本文 =

################

No.228 長野県製薬株式会社 浦沢昌徳 社長 後編:地道な広報で伝統薬を浸透させたい

インタビュー

前編に続き、浦沢社長のご経歴や町議会議員としてのご経験について語っていただきました。

よりもワクワク感

中:製薬メーカーとして重要な部門はだいたい経験されてこられ、現場を熟知した社長ということですね。

浦沢:一応、そのつもりではいます。

中:看護の領域においてはしばしばローテションで所属する診療科や部署が変わるのですが、

その変化に馴染めずに離職してしまう人もいます。

多くの経験をされてきた社長に、そのような変化を乗り越える秘訣を教えていただけますか。

浦沢:もちろん私も戸惑いがなかったわけではないのですが、

不安よりもワクワク感の方が先にたつタイプだと思います。

失敗もまた勉強ですので「何事も経験しておいて悪くないんじゃないか」という感覚です。

中:素敵な考え方ですね。

浦沢:ただ私と看護師の方々では、命の重みに対する臨場感が全く違いますので、

参考程度に聞いておいてください。

食事の大切さの訴求

中:一般社員として就職されて社長になられる段階で、

その役割を全うするために気をつけられたことはございますか。

浦沢:もちろんあります。

やはり結果の重大さが異なりますから。

一つは決断を速くすること、そして周囲のスタッフが迷わないように的確に指示することに

気をつけています。

################

作業内容 =
a) 浦沢社長のインタビューで、社長は自分を不安とワクワク感のどちらが先に立つタイプだと述べていますか。
b) 浦沢社長のインタビューを、最後の発言に続けて書き進めてください。

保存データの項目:
################

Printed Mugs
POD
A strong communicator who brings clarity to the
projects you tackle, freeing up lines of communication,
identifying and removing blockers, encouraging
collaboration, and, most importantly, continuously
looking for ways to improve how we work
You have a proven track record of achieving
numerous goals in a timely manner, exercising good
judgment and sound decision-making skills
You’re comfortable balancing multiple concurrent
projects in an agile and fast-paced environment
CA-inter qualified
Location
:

################

想定される回答 =
a) 不安よりもワクワク感の方が先に立つタイプだと述べています。

b)
経営面で言いますと、時代とともに御嶽山を訪れる信者さんが減り、

さらには噴火等の自然災害で登山者が減っていく中で、

当社製品の魅力を多くの方に伝えるためのブランディングの必要性を実感しています。

今、自分なりの広報クリエイティブ戦略を考えています。

中:どういった戦略でしょうか。

浦沢:ヒトは食べたものからしか身体を作れません。

食べたものを消化・吸収し、かつ細菌の吸収はブロックしなければいけません。

食べ物がしっかり咀嚼されて、きちんと胃酸によって殺菌し、

消化吸収できている間はそう簡単に病気にならない、私は原点回帰と言っています。

しかし現代人は食生活の乱れやストレスによって、これらの機能が低下してきます。

最近ではリーキーガットシンドローム、腸管壁漏洩症候群と呼ばれるような状態も増えているようです。

当社の御岳百草丸の主成分であるオウバクはキハダという木の皮のエキスなのですが、

黄色ブドウ球菌や赤痢菌、コレラ菌等に対する抗菌作用を有しており、

腸内の悪玉菌を減らすことに貢献できると考えております。

また一般に対する広報とは別に、ピロリ菌への効果も動物実験まで確認しており、

薬学会等で報告してきています。

情報開示戦略

中:本日、こちらへお伺いする途中、貴社の工場見学の案内看板を何度か見かけました。

それらも情報開示戦略の一つでしょうか。

浦沢:情報はできるだけオープンにすべきだと考えています。

製薬会社の工場は衛生管理の都合上、見学を受け付けていないことが多いのですが、

当社は積極的に受け入れています。

この地で生まれた薬がどのように作られているのか、できるだけ多くの方にご覧になっていただきたいです。

伝統薬ということで、広報に力を入れてもそれほど急速に広まるものではないですが、

地道にこのような活動を続けていきたいと思っています。

中:先ほど、長野県内での知名度は高いとおっしゃっていましたが、

他県への進出などはお考えでありませんか。

浦沢:他県での知名度はまだまだです。

これから努力しなければいけません。

また、近年、旅行や仕事で海外に出て行かれる方が増えていますが、

日本人は旅行者下痢症になりやすいと言われていますので、その方面でも使えるかもしれません。

いろいろな可能性があるのではないでしょうか。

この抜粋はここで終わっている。